ホ・ギュンは、現代日本なら東大法学部を首席で卒業、といったところの抜群の秀才だったろう。
三島由紀夫は当代最高レベルの知識人だったが、45歳という若さで、「切腹」というはなはだしい肉体的苦痛を覚えつつ死に直面した。奇しくも、三島もホ・ギュンも陽明学の「知行合一」を重視した。ホ・ギュンもまた、49歳という若さで、五体を鈍刀でばらばらにされるという激しい苦痛を受けて死んだ。
ちょうど三島由紀夫がそうだった。そして、三島由紀夫が共産党も自民党も同じように「奴ら」と呼んで軽蔑したように、ホ・ギュンは、科挙になんら希望を見出せず、鬱屈していた。なぜなら、科挙に合格して官吏になっても、西人と東人の対立の中身がホ・ギュンの透徹した洞察ではどちらも馬鹿らしくて、両方ともが批判するべき党派であり、決して東人派に属して、西人派を批判することに安寧できるホ・ギュンではなかった。
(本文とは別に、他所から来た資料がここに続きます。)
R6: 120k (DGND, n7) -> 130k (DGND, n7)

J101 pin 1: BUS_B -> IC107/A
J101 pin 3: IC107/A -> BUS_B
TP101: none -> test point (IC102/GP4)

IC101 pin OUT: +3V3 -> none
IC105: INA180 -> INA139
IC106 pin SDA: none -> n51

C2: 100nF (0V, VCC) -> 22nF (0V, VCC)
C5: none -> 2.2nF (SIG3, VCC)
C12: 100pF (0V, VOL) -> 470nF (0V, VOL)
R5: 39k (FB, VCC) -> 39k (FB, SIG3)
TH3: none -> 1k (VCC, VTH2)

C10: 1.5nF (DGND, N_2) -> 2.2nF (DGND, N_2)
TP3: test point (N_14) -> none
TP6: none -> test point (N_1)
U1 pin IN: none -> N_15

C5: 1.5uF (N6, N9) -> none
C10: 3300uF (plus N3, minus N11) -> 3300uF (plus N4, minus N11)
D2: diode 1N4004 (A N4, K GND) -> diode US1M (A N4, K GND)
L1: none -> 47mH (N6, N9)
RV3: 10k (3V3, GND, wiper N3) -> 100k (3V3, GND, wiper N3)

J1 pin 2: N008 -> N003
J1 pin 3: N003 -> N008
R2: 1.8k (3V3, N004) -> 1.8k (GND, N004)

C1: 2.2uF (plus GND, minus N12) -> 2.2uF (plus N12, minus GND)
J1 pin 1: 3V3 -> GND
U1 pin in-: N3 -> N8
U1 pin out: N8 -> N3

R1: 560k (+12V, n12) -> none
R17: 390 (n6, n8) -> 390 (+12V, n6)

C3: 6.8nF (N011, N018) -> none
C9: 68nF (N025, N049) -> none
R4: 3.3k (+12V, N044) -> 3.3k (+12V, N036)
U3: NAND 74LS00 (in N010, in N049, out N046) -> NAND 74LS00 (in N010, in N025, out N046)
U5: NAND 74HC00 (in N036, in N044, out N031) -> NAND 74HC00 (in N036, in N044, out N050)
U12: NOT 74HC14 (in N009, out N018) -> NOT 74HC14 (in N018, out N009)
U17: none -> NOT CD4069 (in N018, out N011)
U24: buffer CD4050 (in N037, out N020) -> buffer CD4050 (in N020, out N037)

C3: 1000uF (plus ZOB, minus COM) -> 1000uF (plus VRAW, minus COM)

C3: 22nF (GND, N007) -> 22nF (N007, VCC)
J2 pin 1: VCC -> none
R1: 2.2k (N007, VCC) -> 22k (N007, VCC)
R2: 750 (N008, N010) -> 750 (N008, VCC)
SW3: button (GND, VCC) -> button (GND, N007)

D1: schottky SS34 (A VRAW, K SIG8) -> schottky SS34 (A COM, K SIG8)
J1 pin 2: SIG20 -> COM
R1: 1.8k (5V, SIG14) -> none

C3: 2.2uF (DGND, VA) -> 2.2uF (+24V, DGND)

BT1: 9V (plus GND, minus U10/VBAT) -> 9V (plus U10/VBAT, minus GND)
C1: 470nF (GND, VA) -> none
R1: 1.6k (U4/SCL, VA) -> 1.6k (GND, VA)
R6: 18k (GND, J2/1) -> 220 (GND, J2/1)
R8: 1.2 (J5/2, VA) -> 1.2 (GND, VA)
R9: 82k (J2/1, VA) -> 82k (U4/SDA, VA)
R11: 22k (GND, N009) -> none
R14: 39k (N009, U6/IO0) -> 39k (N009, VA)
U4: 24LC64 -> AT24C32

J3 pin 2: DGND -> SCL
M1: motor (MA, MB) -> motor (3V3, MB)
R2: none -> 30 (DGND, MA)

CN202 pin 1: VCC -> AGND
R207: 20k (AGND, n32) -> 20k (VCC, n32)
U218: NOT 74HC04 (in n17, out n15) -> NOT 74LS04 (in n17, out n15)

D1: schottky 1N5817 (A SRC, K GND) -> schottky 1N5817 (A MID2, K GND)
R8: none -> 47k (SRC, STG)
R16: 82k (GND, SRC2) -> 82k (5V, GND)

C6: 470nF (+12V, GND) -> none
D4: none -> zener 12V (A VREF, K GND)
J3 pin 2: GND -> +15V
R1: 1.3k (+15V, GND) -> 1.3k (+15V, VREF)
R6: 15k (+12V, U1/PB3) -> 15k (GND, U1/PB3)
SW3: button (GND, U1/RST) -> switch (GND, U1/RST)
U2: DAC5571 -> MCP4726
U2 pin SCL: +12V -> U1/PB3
5話では、親友のイ・ジェヨンと師匠の二人ともが、「庶子」であるために、不当に不遇に甘んじなければならないことに、ホ・ギュンは、大きな憤りを感じて、怒りを爆発させる場面が描かれる。
朝鮮の身分制社会では、両班と賎民の身分差別も激しかったが、「庶子」(側室の子はどんなに才能があっても差別される)と「女性」の問題も大きかったようだ。